Alex: Exactly. The modern stack is Prometheus for metrics, a tracing system like Tempo or Jaeger for distributed traces, a log aggregator like Loki or Elasticsearch, and eBPF-based tools for kernel and network visibility. Together, they give you complete observability.
Jordan: Last question. Where is eBPF headed? What's coming next?
Alex: More protocol support—every eBPF tool is adding parsers for new protocols. Better integration with Kubernetes constructs—like policies based on service accounts or admission control. And I think we'll see eBPF used for things beyond observability and networking, like storage I/O optimization or even scheduling decisions.
Jordan: So it's not just a monitoring tool.
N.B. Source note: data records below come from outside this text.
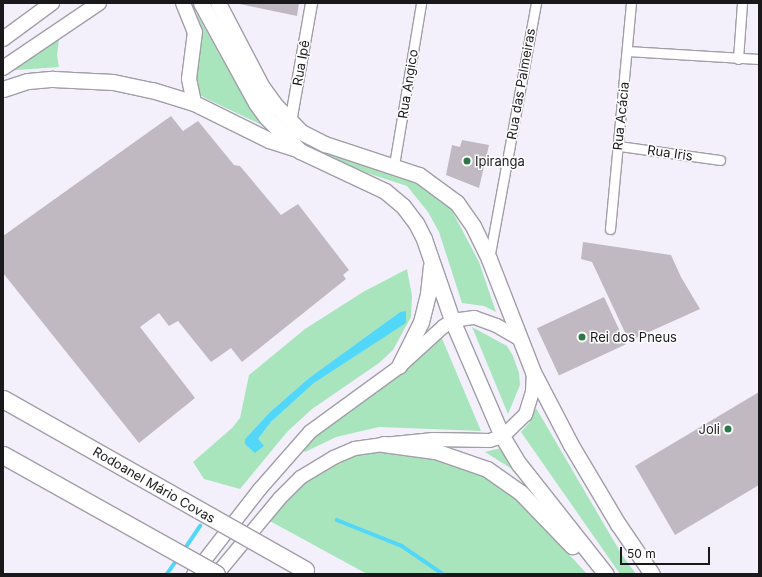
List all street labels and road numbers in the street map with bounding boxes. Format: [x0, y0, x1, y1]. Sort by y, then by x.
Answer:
street label: Rua das Palmeiras [504, 27, 538, 141]
street label: Rua Ipê [289, 39, 313, 87]
street label: Rua Angico [395, 48, 421, 120]
street label: Rua Acácia [610, 81, 632, 151]
street label: Rua Iris [646, 142, 694, 164]
street label: Rodoanel Mário Covas [90, 444, 218, 526]

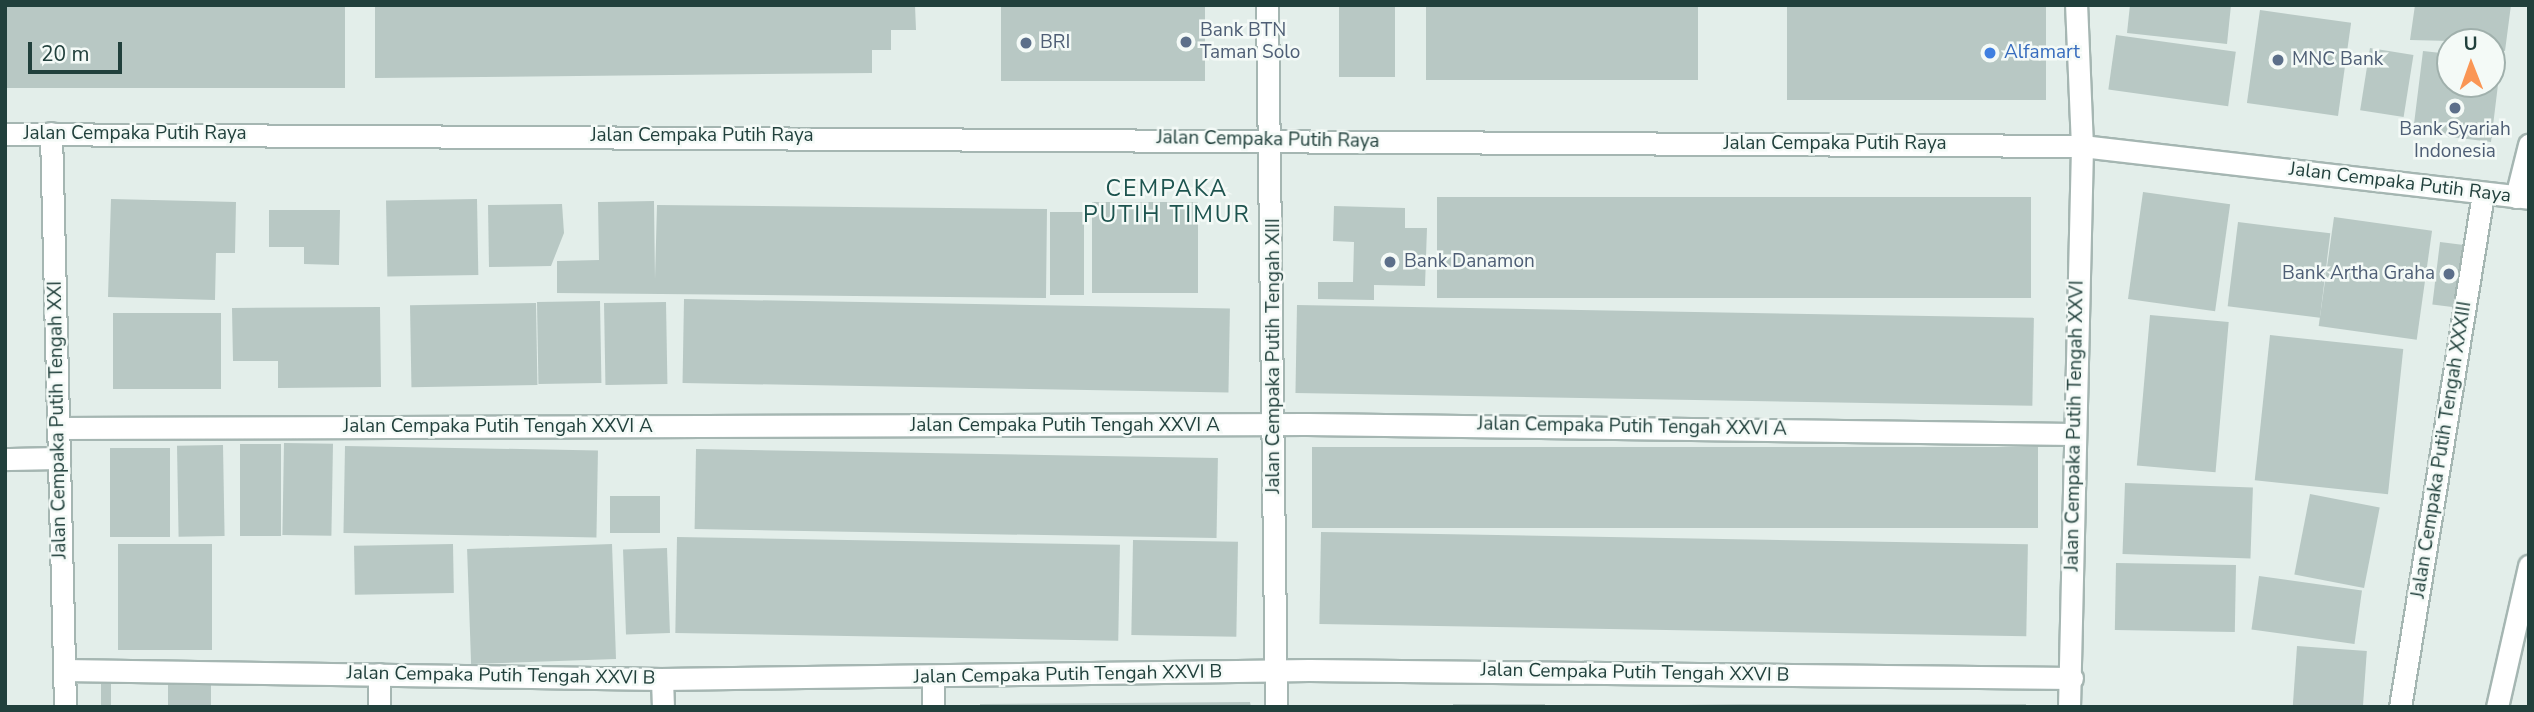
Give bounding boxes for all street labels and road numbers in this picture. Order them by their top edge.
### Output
street label: Jalan Cempaka Putih Raya [23,123,247,145]
street label: Jalan Cempaka Putih Raya [590,125,814,147]
street label: Jalan Cempaka Putih Raya [1156,127,1380,153]
street label: Jalan Cempaka Putih Raya [1723,133,1947,155]
street label: Jalan Cempaka Putih Raya [2288,158,2512,208]
street label: Jalan Cempaka Putih Tengah XIII [1263,218,1285,494]
street label: Jalan Cempaka Putih Tengah XXVI [2061,280,2089,572]
street label: Jalan Cempaka Putih Tengah XXI [44,281,72,559]
street label: Jalan Cempaka Putih Tengah XXXIII [2407,300,2477,600]
street label: Jalan Cempaka Putih Tengah XXVI A [1477,413,1787,441]
street label: Jalan Cempaka Putih Tengah XXVI A [910,415,1220,437]
street label: Jalan Cempaka Putih Tengah XXVI A [343,416,653,438]
street label: Jalan Cempaka Putih Tengah XXVI B [1480,659,1790,687]
street label: Jalan Cempaka Putih Tengah XXVI B [913,661,1223,689]
street label: Jalan Cempaka Putih Tengah XXVI B [346,662,656,690]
It's a platform for making the kernel programmable.
Alex: That's the key insight. eBPF turns the Linux kernel from a static black box into a programmable platform. And in a world where everything runs in containers on Kubernetes, having that kernel-level programmability is a superpower.
Jordan: Alright, let's wrap this up. If you're running Kubernetes and you've been frustrated by visibility gaps—can't debug network issues, can't profile performance without overhead, can't detect security anomalies—eBPF tools give you kernel-level superpowers. Start small with profiling and security detection. Understand what's happening under the hood, but don't feel like you need to write eBPF programs yourself. And remember, this is about filling the kernel visibility gap that containers created—it's not replacing your existing observability stack, it's completing it.
Alex: And check your kernel version first. You need at least Linux four point nine, preferably five point zero or newer, to get the full eBPF feature set. Most managed Kubernetes providers are already there, but if you're on-prem or running older clusters, that's your first step.
Jordan: eBPF—from black box to programmable kernel, with tools like Cilium, Pixie, and Falco bringing kernel-level visibility to Kubernetes without the traditional risks.